Later still, perhaps because of his assertive partridge of a wife, his next step came clear to Hoare. 'Goldthwait won't lie doggo for long,' he whispered to her. 'It isn't in him to do anything but attack. Remember, he knows himself to be all-powerful. God, if you will. And whenever did God need to defend Himself?
'Besides, his masters across the Channel will be pressing him to act. The loss of Frobisher will have hurt him with Fouche. He cannot afford that-not now.'
He looked down at his wife. She was asleep, curled into him like a solid brown cat, snoring ever so faintly. He would not awaken her when McVitty brought their tea.
The next morning, Hoare hoisted himself stiffly aboard the cob and took his thinking with him north across Blackheath and through Greenwich, to Royal Duke. There, he repeated to Mr. Clay, Taylor, and Leese the conclusion he had given Eleanor the night before.
'First, though,' he asked, 'could any of the ship's remaining people still be Goldthwait's?'
Clay shook his head. He looked almost insulted. Thoday's kind of people would be the most likely residual traitors, and Thoday, of course, was still upriver, hoping to put himself on Goldthwait's trace, so Hoare's question was useless in that informal division of Royal Dukes.
Sergeant Leese shook his lantern-jawed head. 'My lads be too countrified for that sort of work, sir. Goldthwait 'ud deem 'em too stupid for 'im.
'More fule 'e, sir. 'Oo was it put the idee in Thoday's 'ead about that there bollock knife? Gideon Yeovil, private, that's 'oo.'
Hoare had heard nothing of this. 'Tell me about it,' he said.
'Simple enough, sir, when you comes down to it. You know the knife I means, sir?'
Hoare nodded.
'Well, sir, Yeovil recognized it right off fer wot it was. 'E'd been by way of bein' a shepherd 'imself oncet, before 'e 'listed.
' ' 'T'ain't tellin' truth,' 'e sez. ' 'Tis old bollock-knife, it be, all rusty. Ain't no live shepherd's bollock-knife. We-uns keep 'em razor sharp, Sarge, or the cut goes bad an' beast dies. Been buried in sod fer years,' 'e says.
' 'E told Mr.
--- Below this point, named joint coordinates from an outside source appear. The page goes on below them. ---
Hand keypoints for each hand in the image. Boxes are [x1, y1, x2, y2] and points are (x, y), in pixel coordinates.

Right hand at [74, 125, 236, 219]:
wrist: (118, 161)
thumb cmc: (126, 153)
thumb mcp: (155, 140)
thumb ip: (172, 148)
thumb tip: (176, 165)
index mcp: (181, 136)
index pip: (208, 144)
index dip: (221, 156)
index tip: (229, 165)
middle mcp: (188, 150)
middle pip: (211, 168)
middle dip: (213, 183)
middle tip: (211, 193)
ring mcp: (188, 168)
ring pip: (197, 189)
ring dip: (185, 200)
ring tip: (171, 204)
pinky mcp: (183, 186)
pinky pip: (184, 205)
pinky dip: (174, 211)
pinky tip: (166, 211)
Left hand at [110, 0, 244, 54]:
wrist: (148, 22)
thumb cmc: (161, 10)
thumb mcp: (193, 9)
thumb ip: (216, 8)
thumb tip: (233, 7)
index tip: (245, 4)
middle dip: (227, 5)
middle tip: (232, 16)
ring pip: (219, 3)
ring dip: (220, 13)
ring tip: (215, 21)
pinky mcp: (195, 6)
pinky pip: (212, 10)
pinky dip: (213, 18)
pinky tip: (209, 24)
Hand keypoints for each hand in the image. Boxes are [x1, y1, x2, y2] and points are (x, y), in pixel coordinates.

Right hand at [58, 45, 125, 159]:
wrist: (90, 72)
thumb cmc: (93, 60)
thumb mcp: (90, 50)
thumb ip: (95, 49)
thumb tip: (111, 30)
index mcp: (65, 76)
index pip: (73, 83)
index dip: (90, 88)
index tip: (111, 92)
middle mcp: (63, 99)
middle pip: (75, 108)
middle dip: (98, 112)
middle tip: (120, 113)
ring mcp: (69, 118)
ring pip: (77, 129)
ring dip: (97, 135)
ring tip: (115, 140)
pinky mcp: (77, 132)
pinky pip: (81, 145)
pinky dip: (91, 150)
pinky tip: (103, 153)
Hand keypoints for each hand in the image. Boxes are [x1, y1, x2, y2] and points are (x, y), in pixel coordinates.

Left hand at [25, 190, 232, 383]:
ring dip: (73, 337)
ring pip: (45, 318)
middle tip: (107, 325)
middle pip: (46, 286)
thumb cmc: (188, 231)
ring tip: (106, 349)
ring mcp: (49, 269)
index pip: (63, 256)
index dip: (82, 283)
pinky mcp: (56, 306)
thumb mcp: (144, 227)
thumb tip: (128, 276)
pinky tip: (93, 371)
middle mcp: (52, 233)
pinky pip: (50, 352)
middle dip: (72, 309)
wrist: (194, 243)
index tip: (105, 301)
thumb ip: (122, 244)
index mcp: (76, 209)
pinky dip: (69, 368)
Thoday out it musta belonged to one-a them shepherds what died in the big snow on Dartmoor in eighty-eight.'
'Makes sense, I suppose, Leese,' Hoare said, suspecting that the sergeant was quite ready to keep on praising his private's sharpness until it wore down.
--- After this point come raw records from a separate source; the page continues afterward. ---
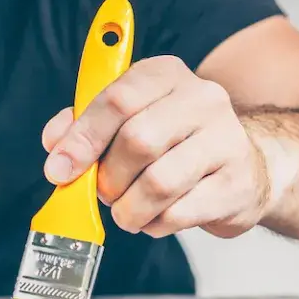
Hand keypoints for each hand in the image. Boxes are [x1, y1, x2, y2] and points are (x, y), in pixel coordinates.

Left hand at [41, 55, 270, 238]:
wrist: (241, 166)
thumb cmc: (169, 142)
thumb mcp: (123, 121)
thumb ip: (82, 125)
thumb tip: (56, 146)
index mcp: (165, 74)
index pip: (117, 99)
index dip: (82, 138)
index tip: (60, 169)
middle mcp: (202, 99)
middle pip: (137, 141)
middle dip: (108, 178)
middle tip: (104, 193)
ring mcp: (226, 140)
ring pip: (159, 182)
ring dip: (129, 208)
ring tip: (127, 211)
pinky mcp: (238, 183)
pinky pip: (180, 213)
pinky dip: (155, 223)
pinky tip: (154, 217)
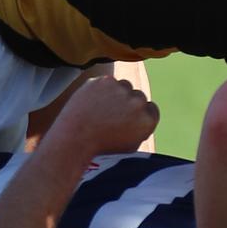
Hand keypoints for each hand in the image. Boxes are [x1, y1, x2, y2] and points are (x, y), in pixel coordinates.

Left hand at [45, 76, 159, 156]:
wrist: (74, 138)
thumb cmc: (101, 146)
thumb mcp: (131, 145)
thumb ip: (141, 128)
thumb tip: (143, 116)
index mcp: (147, 120)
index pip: (151, 109)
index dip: (140, 113)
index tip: (129, 116)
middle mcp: (138, 103)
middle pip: (139, 96)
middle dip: (128, 103)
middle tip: (112, 113)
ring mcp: (122, 90)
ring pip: (124, 86)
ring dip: (116, 93)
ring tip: (100, 108)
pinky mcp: (106, 81)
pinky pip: (108, 82)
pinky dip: (100, 89)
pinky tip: (92, 102)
'How about you, Taylor?' The big woman, quite unabashed by the scolding her captain had poured upon her only moments before, looked thoughtfully into space for a minute before replying.
'Once in a while, sir, I have had my doubts about Blassingame. Of course, he is not a familiar; Mr. Thoday should be speaking of him, and not I.'
Blassingame was Royal Duke's master prestidigitator, juggler, knife-thrower, and lock picker. As a known thief, then, he would be a natural suspect. But Taylor did not appear to have finished her remarks. Hoare waited.
'However, I learn from others that Blassingame has no love for Mr. Goldthwait, or indeed for any of the secretarial persons in Whitehall. It seems that he believes himself to have been inveigled by a group of the less savory young men of the Admiralty into burglarizing a house of ill fame. He was caught, gaoled, and nearly lost his right hand to a prison bully. I would deem him as safe as…' She paused.